SVB’s downfall creates payment anxieties among startups

The news: Silicon Valley Bank’s (SVB’s) collapse last week unleashed a torrent of payment challenges for startups.

Quick recap: SVB—a mainstay for Silicon Valley’s startup and venture capital (VC) environment for the last 40 years—failed after financial disclosures led to a run on the bank.

After an auction of SVB failed on Sunday, the Federal Deposit Insurance Corporation (FDIC), the Federal Reserve, and the Treasury Department rolled out an expansive emergency program that included fully covering deposits at SVB and Signature Bank, which regulators closed over the weekend.

Check out this Banking Innovation article for a full breakdown of SVB’s collapse.

Why it matters: Three main payment challenges emerged in the wake of SVB’s downfall.

  1. Payment processing issues. SVB’s shutdown sent shockwaves throughout the broader financial system, especially among startups that relied on the bank for processing. Etsy, for example, warned sellers on Friday of potential delays in processing disbursements, which many of its clients rely on for daily operations.

----

▶ _REQUIRED WORK_:
1) In the article on SVB's downfall, replace "Banking Innovation" with "Fintech" and write out the passage that begins at the words "Check out this" and stops after "of SVB’s downfall.".
2) How would you put this sentence from the article on SVB's downfall into French: "Silicon Valley Bank’s (SVB’s) collapse last week unleashed a torrent of payment challenges for startups."
3) According to the article on SVB's downfall, which company warned its sellers on Friday of potential delays in processing disbursements?

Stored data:
----

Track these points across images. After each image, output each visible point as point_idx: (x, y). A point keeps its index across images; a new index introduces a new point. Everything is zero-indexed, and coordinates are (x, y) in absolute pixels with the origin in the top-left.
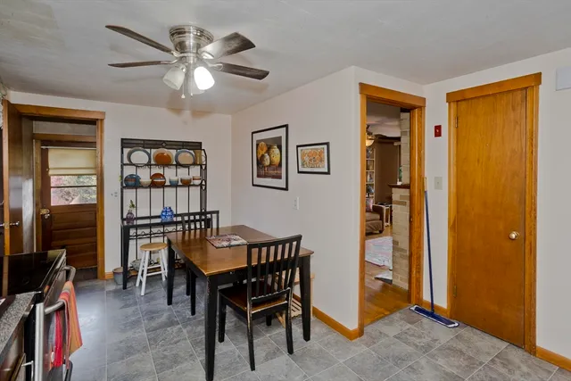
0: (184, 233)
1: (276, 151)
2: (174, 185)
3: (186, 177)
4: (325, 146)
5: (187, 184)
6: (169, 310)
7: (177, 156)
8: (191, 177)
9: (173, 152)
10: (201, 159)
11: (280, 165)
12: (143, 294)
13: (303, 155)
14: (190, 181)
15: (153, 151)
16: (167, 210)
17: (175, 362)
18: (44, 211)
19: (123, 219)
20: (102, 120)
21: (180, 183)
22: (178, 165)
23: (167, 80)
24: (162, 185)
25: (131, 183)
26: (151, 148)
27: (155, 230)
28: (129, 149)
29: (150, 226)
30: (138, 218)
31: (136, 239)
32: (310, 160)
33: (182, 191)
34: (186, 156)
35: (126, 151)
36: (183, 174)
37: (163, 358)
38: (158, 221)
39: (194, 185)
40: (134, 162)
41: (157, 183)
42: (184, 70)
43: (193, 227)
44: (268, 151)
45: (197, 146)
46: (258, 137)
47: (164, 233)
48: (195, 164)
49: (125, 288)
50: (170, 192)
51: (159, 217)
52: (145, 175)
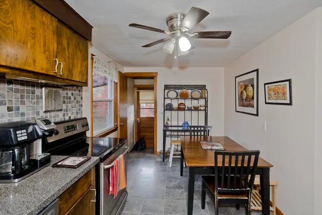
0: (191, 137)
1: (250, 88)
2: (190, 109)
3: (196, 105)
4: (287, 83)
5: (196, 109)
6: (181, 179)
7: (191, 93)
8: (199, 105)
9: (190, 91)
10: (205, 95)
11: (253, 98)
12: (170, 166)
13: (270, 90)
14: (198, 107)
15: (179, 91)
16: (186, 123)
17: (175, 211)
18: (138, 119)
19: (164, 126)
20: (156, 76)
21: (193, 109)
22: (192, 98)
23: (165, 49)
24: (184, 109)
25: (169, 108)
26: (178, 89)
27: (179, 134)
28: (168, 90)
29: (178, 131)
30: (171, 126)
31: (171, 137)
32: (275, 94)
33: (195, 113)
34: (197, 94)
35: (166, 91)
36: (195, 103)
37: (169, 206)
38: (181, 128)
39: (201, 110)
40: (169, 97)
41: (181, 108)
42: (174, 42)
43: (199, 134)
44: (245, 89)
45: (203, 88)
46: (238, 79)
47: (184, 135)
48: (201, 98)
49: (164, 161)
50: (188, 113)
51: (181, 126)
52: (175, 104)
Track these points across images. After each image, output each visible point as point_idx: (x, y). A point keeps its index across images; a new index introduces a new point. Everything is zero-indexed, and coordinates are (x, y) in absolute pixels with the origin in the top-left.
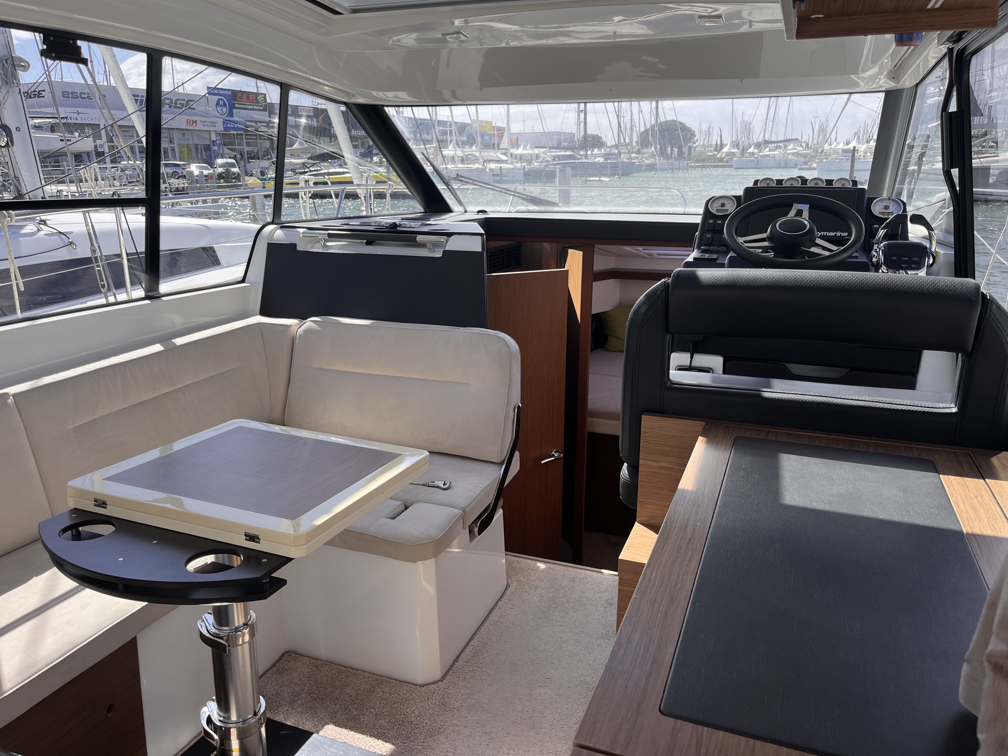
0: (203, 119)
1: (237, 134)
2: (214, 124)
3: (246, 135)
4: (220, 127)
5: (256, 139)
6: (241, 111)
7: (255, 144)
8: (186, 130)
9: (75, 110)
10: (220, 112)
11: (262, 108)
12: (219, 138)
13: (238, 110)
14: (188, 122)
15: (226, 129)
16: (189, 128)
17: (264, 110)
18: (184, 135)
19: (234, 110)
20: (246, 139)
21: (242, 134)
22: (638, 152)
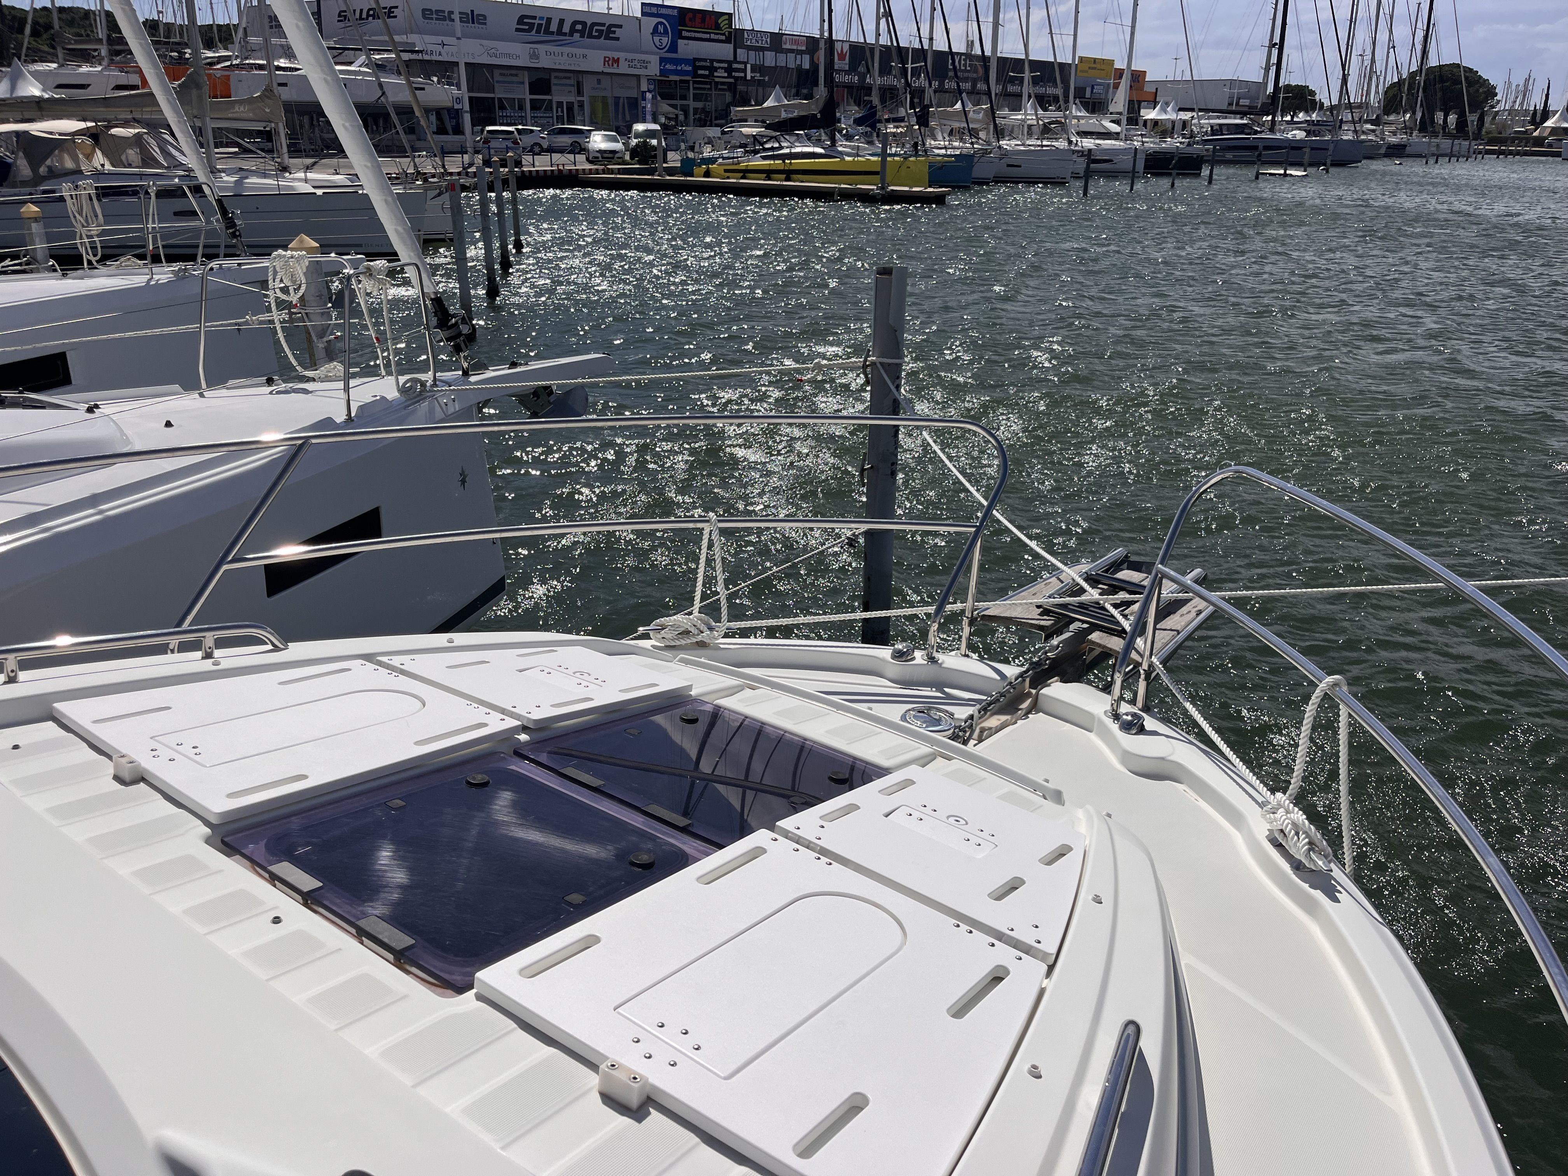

----

▶ _EXPECTED RESULTS_:
1)
Check out this Fintech article for a full breakdown of SVB’s collapse.

Why it matters: Three main payment challenges emerged in the wake of SVB’s downfall.

2) L’effondrement de la Silicon Valley Bank (SVB) la semaine dernière a déclenché une avalanche de difficultés de paiement pour les startups.

3) Etsy